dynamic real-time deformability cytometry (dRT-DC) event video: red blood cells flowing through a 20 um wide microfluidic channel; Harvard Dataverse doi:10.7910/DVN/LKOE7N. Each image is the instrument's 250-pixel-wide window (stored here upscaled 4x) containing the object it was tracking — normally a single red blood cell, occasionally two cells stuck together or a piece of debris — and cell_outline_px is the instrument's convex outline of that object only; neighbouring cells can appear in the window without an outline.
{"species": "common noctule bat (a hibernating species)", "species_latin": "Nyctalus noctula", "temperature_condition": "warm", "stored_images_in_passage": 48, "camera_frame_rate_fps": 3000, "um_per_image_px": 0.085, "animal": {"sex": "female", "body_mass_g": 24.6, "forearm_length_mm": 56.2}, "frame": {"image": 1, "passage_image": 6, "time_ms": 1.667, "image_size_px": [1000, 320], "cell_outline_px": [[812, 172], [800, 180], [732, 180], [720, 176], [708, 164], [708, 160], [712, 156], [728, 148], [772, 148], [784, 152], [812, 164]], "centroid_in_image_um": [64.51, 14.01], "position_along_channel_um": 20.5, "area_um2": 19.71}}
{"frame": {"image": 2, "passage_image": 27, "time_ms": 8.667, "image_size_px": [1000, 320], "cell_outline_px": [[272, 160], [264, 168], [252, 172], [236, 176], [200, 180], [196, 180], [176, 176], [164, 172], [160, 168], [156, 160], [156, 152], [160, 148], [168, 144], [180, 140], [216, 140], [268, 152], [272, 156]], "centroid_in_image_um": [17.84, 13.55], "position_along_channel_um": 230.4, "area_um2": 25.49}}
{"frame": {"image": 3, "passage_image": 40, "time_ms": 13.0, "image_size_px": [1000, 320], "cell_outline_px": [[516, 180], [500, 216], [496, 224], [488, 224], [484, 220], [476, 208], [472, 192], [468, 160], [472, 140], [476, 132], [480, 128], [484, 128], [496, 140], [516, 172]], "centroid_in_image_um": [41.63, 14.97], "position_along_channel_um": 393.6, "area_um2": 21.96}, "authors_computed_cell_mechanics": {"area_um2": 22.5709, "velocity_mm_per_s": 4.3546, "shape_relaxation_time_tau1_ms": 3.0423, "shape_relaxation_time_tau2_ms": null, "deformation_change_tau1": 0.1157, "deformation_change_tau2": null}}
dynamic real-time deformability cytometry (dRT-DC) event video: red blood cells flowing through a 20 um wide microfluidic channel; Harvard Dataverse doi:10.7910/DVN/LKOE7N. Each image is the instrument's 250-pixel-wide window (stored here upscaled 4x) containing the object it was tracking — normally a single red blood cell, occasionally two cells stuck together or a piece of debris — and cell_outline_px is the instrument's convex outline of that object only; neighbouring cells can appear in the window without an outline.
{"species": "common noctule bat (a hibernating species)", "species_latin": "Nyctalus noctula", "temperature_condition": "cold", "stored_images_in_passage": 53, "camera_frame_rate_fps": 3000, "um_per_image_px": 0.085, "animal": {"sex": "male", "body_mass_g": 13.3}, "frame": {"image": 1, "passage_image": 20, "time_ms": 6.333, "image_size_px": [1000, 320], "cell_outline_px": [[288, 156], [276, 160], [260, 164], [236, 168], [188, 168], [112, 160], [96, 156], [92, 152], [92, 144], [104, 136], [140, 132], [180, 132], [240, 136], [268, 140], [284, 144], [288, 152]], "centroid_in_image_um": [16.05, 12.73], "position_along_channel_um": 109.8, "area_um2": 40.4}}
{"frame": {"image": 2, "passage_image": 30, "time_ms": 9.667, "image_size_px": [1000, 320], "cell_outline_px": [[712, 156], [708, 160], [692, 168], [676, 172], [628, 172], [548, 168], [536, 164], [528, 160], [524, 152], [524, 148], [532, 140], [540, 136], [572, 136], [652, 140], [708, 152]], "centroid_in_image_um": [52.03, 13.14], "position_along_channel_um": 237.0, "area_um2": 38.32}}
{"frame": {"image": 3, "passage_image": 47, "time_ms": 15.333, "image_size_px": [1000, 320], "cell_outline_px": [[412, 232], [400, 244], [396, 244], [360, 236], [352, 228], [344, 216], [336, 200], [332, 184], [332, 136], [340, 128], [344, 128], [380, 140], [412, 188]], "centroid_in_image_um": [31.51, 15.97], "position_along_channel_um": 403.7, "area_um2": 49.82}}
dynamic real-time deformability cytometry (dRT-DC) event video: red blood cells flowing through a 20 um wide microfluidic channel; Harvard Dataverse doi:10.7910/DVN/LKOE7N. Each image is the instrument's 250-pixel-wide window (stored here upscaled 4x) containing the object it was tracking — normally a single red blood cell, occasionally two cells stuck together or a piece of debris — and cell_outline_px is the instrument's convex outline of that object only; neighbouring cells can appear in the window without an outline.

[Short task] Repeat the whole listing exactly, keeping every line intact.

[Result of the task]
dynamic real-time deformability cytometry (dRT-DC) event video: red blood cells flowing through a 20 um wide microfluidic channel; Harvard Dataverse doi:10.7910/DVN/LKOE7N. Each image is the instrument's 250-pixel-wide window (stored here upscaled 4x) containing the object it was tracking — normally a single red blood cell, occasionally two cells stuck together or a piece of debris — and cell_outline_px is the instrument's convex outline of that object only; neighbouring cells can appear in the window without an outline.
{"species": "common noctule bat (a hibernating species)", "species_latin": "Nyctalus noctula", "temperature_condition": "warm", "stored_images_in_passage": 48, "camera_frame_rate_fps": 3000, "um_per_image_px": 0.085, "animal": {"sex": "female", "body_mass_g": 24.6, "forearm_length_mm": 56.2}, "frame": {"image": 1, "passage_image": 6, "time_ms": 1.667, "image_size_px": [1000, 320], "cell_outline_px": [[812, 172], [800, 180], [732, 180], [720, 176], [708, 164], [708, 160], [712, 156], [728, 148], [772, 148], [784, 152], [812, 164]], "centroid_in_image_um": [64.51, 14.01], "position_along_channel_um": 20.5, "area_um2": 19.71}}
{"frame": {"image": 2, "passage_image": 27, "time_ms": 8.667, "image_size_px": [1000, 320], "cell_outline_px": [[272, 160], [264, 168], [252, 172], [236, 176], [200, 180], [196, 180], [176, 176], [164, 172], [160, 168], [156, 160], [156, 152], [160, 148], [168, 144], [180, 140], [216, 140], [268, 152], [272, 156]], "centroid_in_image_um": [17.84, 13.55], "position_along_channel_um": 230.4, "area_um2": 25.49}}
{"frame": {"image": 3, "passage_image": 40, "time_ms": 13.0, "image_size_px": [1000, 320], "cell_outline_px": [[516, 180], [500, 216], [496, 224], [488, 224], [484, 220], [476, 208], [472, 192], [468, 160], [472, 140], [476, 132], [480, 128], [484, 128], [496, 140], [516, 172]], "centroid_in_image_um": [41.63, 14.97], "position_along_channel_um": 393.6, "area_um2": 21.96}, "authors_computed_cell_mechanics": {"area_um2": 22.5709, "velocity_mm_per_s": 4.3546, "shape_relaxation_time_tau1_ms": 3.0423, "shape_relaxation_time_tau2_ms": null, "deformation_change_tau1": 0.1157, "deformation_change_tau2": null}}
dynamic real-time deformability cytometry (dRT-DC) event video: red blood cells flowing through a 20 um wide microfluidic channel; Harvard Dataverse doi:10.7910/DVN/LKOE7N. Each image is the instrument's 250-pixel-wide window (stored here upscaled 4x) containing the object it was tracking — normally a single red blood cell, occasionally two cells stuck together or a piece of debris — and cell_outline_px is the instrument's convex outline of that object only; neighbouring cells can appear in the window without an outline.
{"species": "common noctule bat (a hibernating species)", "species_latin": "Nyctalus noctula", "temperature_condition": "cold", "stored_images_in_passage": 53, "camera_frame_rate_fps": 3000, "um_per_image_px": 0.085, "animal": {"sex": "male", "body_mass_g": 13.3}, "frame": {"image": 1, "passage_image": 20, "time_ms": 6.333, "image_size_px": [1000, 320], "cell_outline_px": [[288, 156], [276, 160], [260, 164], [236, 168], [188, 168], [112, 160], [96, 156], [92, 152], [92, 144], [104, 136], [140, 132], [180, 132], [240, 136], [268, 140], [284, 144], [288, 152]], "centroid_in_image_um": [16.05, 12.73], "position_along_channel_um": 109.8, "area_um2": 40.4}}
{"frame": {"image": 2, "passage_image": 30, "time_ms": 9.667, "image_size_px": [1000, 320], "cell_outline_px": [[712, 156], [708, 160], [692, 168], [676, 172], [628, 172], [548, 168], [536, 164], [528, 160], [524, 152], [524, 148], [532, 140], [540, 136], [572, 136], [652, 140], [708, 152]], "centroid_in_image_um": [52.03, 13.14], "position_along_channel_um": 237.0, "area_um2": 38.32}}
{"frame": {"image": 3, "passage_image": 47, "time_ms": 15.333, "image_size_px": [1000, 320], "cell_outline_px": [[412, 232], [400, 244], [396, 244], [360, 236], [352, 228], [344, 216], [336, 200], [332, 184], [332, 136], [340, 128], [344, 128], [380, 140], [412, 188]], "centroid_in_image_um": [31.51, 15.97], "position_along_channel_um": 403.7, "area_um2": 49.82}}
dynamic real-time deformability cytometry (dRT-DC) event video: red blood cells flowing through a 20 um wide microfluidic channel; Harvard Dataverse doi:10.7910/DVN/LKOE7N. Each image is the instrument's 250-pixel-wide window (stored here upscaled 4x) containing the object it was tracking — normally a single red blood cell, occasionally two cells stuck together or a piece of debris — and cell_outline_px is the instrument's convex outline of that object only; neighbouring cells can appear in the window without an outline.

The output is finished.